|GRANITE FIELD TRIP (Although some of you just need to head to the kitchen)
If you happened to live near Stone Mountain, Georgia, or Yosemite National Park, you could go see an outcrop of granite in its natural, unpolished state. However, we don’t have to look too hard to find examples of polished granite surfaces in our everyday experiences. Granite is a popular building material and can be found covering surfaces in many homes, restaurants, schools, shops, museums, and more.
For this assignment, I want you to find a granite surface and take a photograph of it. If you really get stuck finding a granite surface, try heading to Lowes or Home Depot and visit the kitchen planning area to see many different samples of granite. If you are really adventurous, try going to a granite warehouse where you can see a number of large slabs. It is truly a thrill to inspect the variety of minerals in granite. Cautionary note: although “Quartz” countertop materials have become popular lately, and some can be manufactured to look very similar to granite, they are NOT a natural rock. They are man-made, like a terrazzo floor or concrete. Don’t be fooled.
Remember that while you are looking at a rock, what you are actually seeing are the interlocked mineral crystals. After you find your granite, you will identify at least three of the minerals that are evident from a visual inspection. You will do this based on the color of the constituent minerals and by doing some research to learn the “usual suspects” that you might find in that variety of granite. Do not worry about being exact with your identification. Just do your best.
Figure 4. The image above illustrates some of the most typical minerals that appear in granite. Image credit: Slippery Rock Gazette
Part A: The Texture of Igneous Rocks
- What is magma and how does it differ from lava?
- Explain how and why the rate of cooling is different for magma and lava.
- Discuss how the rate of cooling of molten rock influences the size of the mineral crystals.
- Granite has a phaneritic texture. Explain what that means, and what it has to do with the cooling history of the rock.
- Do some research and find information on a granite quarry. Insert an image of the quarry, give the location, and provide a short description of the type of granite this quarry is known for.

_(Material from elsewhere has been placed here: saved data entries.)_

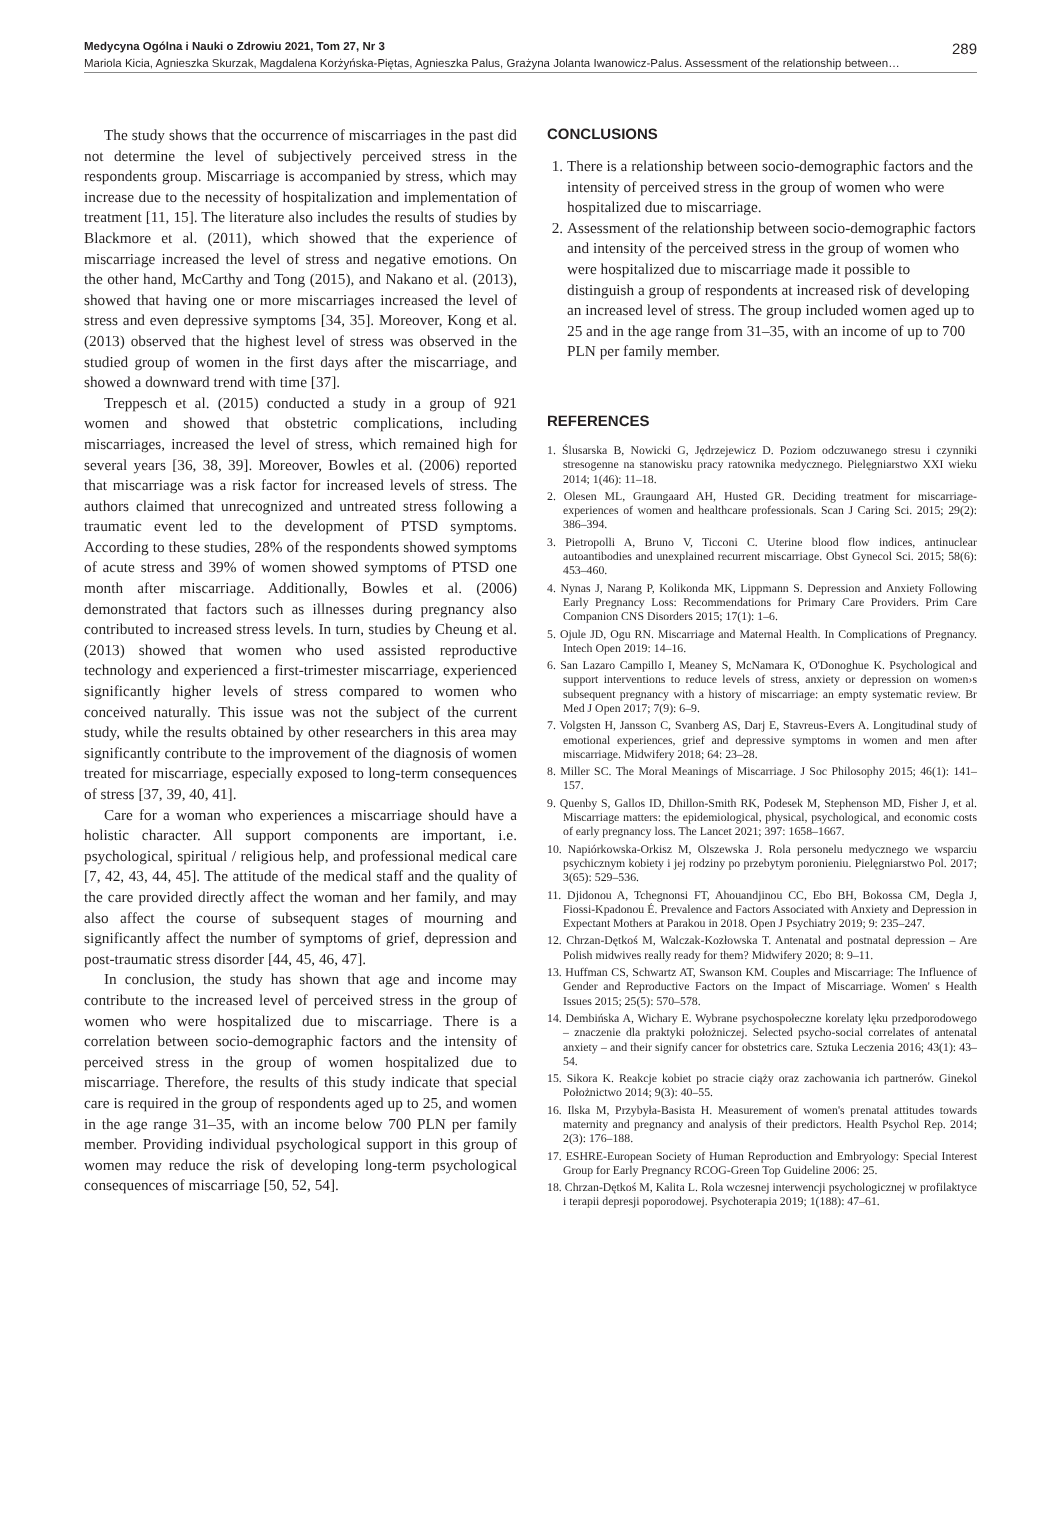Medycyna Ogólna i Nauki o Zdrowiu 2021, Tom 27, Nr 3 289
Mariola Kicia, Agnieszka Skurzak, Magdalena Korżyńska-Piętas, Agnieszka Palus, Grażyna Jolanta Iwanowicz-Palus. Assessment of the relationship between…
The study shows that the occurrence of miscarriages in the past did not determine the level of subjectively perceived stress in the respondents group. Miscarriage is accompanied by stress, which may increase due to the necessity of hospitalization and implementation of treatment [11, 15]. The literature also includes the results of studies by Blackmore et al. (2011), which showed that the experience of miscarriage increased the level of stress and negative emotions. On the other hand, McCarthy and Tong (2015), and Nakano et al. (2013), showed that having one or more miscarriages increased the level of stress and even depressive symptoms [34, 35]. Moreover, Kong et al. (2013) observed that the highest level of stress was observed in the studied group of women in the first days after the miscarriage, and showed a downward trend with time [37].
Treppesch et al. (2015) conducted a study in a group of 921 women and showed that obstetric complications, including miscarriages, increased the level of stress, which remained high for several years [36, 38, 39]. Moreover, Bowles et al. (2006) reported that miscarriage was a risk factor for increased levels of stress. The authors claimed that unrecognized and untreated stress following a traumatic event led to the development of PTSD symptoms. According to these studies, 28% of the respondents showed symptoms of acute stress and 39% of women showed symptoms of PTSD one month after miscarriage. Additionally, Bowles et al. (2006) demonstrated that factors such as illnesses during pregnancy also contributed to increased stress levels. In turn, studies by Cheung et al. (2013) showed that women who used assisted reproductive technology and experienced a first-trimester miscarriage, experienced significantly higher levels of stress compared to women who conceived naturally. This issue was not the subject of the current study, while the results obtained by other researchers in this area may significantly contribute to the improvement of the diagnosis of women treated for miscarriage, especially exposed to long-term consequences of stress [37, 39, 40, 41].
Care for a woman who experiences a miscarriage should have a holistic character. All support components are important, i.e. psychological, spiritual / religious help, and professional medical care [7, 42, 43, 44, 45]. The attitude of the medical staff and the quality of the care provided directly affect the woman and her family, and may also affect the course of subsequent stages of mourning and significantly affect the number of symptoms of grief, depression and post-traumatic stress disorder [44, 45, 46, 47].
In conclusion, the study has shown that age and income may contribute to the increased level of perceived stress in the group of women who were hospitalized due to miscarriage. There is a correlation between socio-demographic factors and the intensity of perceived stress in the group of women hospitalized due to miscarriage. Therefore, the results of this study indicate that special care is required in the group of respondents aged up to 25, and women in the age range 31–35, with an income below 700 PLN per family member. Providing individual psychological support in this group of women may reduce the risk of developing long-term psychological consequences of miscarriage [50, 52, 54].
CONCLUSIONS
1. There is a relationship between socio-demographic factors and the intensity of perceived stress in the group of women who were hospitalized due to miscarriage.
2. Assessment of the relationship between socio-demographic factors and intensity of the perceived stress in the group of women who were hospitalized due to miscarriage made it possible to distinguish a group of respondents at increased risk of developing an increased level of stress. The group included women aged up to 25 and in the age range from 31–35, with an income of up to 700 PLN per family member.
REFERENCES
1. Ślusarska B, Nowicki G, Jędrzejewicz D. Poziom odczuwanego stresu i czynniki stresogenne na stanowisku pracy ratownika medycznego. Pielęgniarstwo XXI wieku 2014; 1(46): 11–18.
2. Olesen ML, Graungaard AH, Husted GR. Deciding treatment for miscarriage-experiences of women and healthcare professionals. Scan J Caring Sci. 2015; 29(2): 386–394.
3. Pietropolli A, Bruno V, Ticconi C. Uterine blood flow indices, antinuclear autoantibodies and unexplained recurrent miscarriage. Obst Gynecol Sci. 2015; 58(6): 453–460.
4. Nynas J, Narang P, Kolikonda MK, Lippmann S. Depression and Anxiety Following Early Pregnancy Loss: Recommendations for Primary Care Providers. Prim Care Companion CNS Disorders 2015; 17(1): 1–6.
5. Ojule JD, Ogu RN. Miscarriage and Maternal Health. In Complications of Pregnancy. Intech Open 2019: 14–16.
6. San Lazaro Campillo I, Meaney S, McNamara K, O'Donoghue K. Psychological and support interventions to reduce levels of stress, anxiety or depression on women›s subsequent pregnancy with a history of miscarriage: an empty systematic review. Br Med J Open 2017; 7(9): 6–9.
7. Volgsten H, Jansson C, Svanberg AS, Darj E, Stavreus-Evers A. Longitudinal study of emotional experiences, grief and depressive symptoms in women and men after miscarriage. Midwifery 2018; 64: 23–28.
8. Miller SC. The Moral Meanings of Miscarriage. J Soc Philosophy 2015; 46(1): 141–157.
9. Quenby S, Gallos ID, Dhillon-Smith RK, Podesek M, Stephenson MD, Fisher J, et al. Miscarriage matters: the epidemiological, physical, psychological, and economic costs of early pregnancy loss. The Lancet 2021; 397: 1658–1667.
10. Napiórkowska-Orkisz M, Olszewska J. Rola personelu medycznego we wsparciu psychicznym kobiety i jej rodziny po przebytym poronieniu. Pielęgniarstwo Pol. 2017; 3(65): 529–536.
11. Djidonou A, Tchegnonsi FT, Ahouandjinou CC, Ebo BH, Bokossa CM, Degla J, Fiossi-Kpadonou É. Prevalence and Factors Associated with Anxiety and Depression in Expectant Mothers at Parakou in 2018. Open J Psychiatry 2019; 9: 235–247.
12. Chrzan-Dętkoś M, Walczak-Kozłowska T. Antenatal and postnatal depression – Are Polish midwives really ready for them? Midwifery 2020; 8: 9–11.
13. Huffman CS, Schwartz AT, Swanson KM. Couples and Miscarriage: The Influence of Gender and Reproductive Factors on the Impact of Miscarriage. Women' s Health Issues 2015; 25(5): 570–578.
14. Dembińska A, Wichary E. Wybrane psychospołeczne korelaty lęku przedporodowego – znaczenie dla praktyki położniczej. Selected psycho-social correlates of antenatal anxiety – and their signify cancer for obstetrics care. Sztuka Leczenia 2016; 43(1): 43–54.
15. Sikora K. Reakcje kobiet po stracie ciąży oraz zachowania ich partnerów. Ginekol Położnictwo 2014; 9(3): 40–55.
16. Ilska M, Przybyła-Basista H. Measurement of women's prenatal attitudes towards maternity and pregnancy and analysis of their predictors. Health Psychol Rep. 2014; 2(3): 176–188.
17. ESHRE-European Society of Human Reproduction and Embryology: Special Interest Group for Early Pregnancy RCOG-Green Top Guideline 2006: 25.
18. Chrzan-Dętkoś M, Kalita L. Rola wczesnej interwencji psychologicznej w profilaktyce i terapii depresji poporodowej. Psychoterapia 2019; 1(188): 47–61.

- Include links to each resource used to help you with your image and quarry information.
Part B: Granite Field Trip
- Take a photo of your granite, and insert it into your assignment.
- Explain where you found your granite. Was it in your kitchen, in a store, or elsewhere?
- Annotate your photo with circles around at least three specific minerals and attempt to identify them. Use an arrow with a label for the mineral name. Look at the image above for an idea of how this might be done and read the information in the lesson folder for the typical mineral found in granite.
- Include a link to each resource used to help you with your mineral identification and information on granite.
GRADING (guidelines to earn maximum points)
- Length and detail: Observe a 300-word minimum (in total) with adequate length and detail for each response.
- Formatting: Format your assignment so it is well organized for the reader.
- References: Include credits (links) to the resources you used for information and any images you used for this assignment.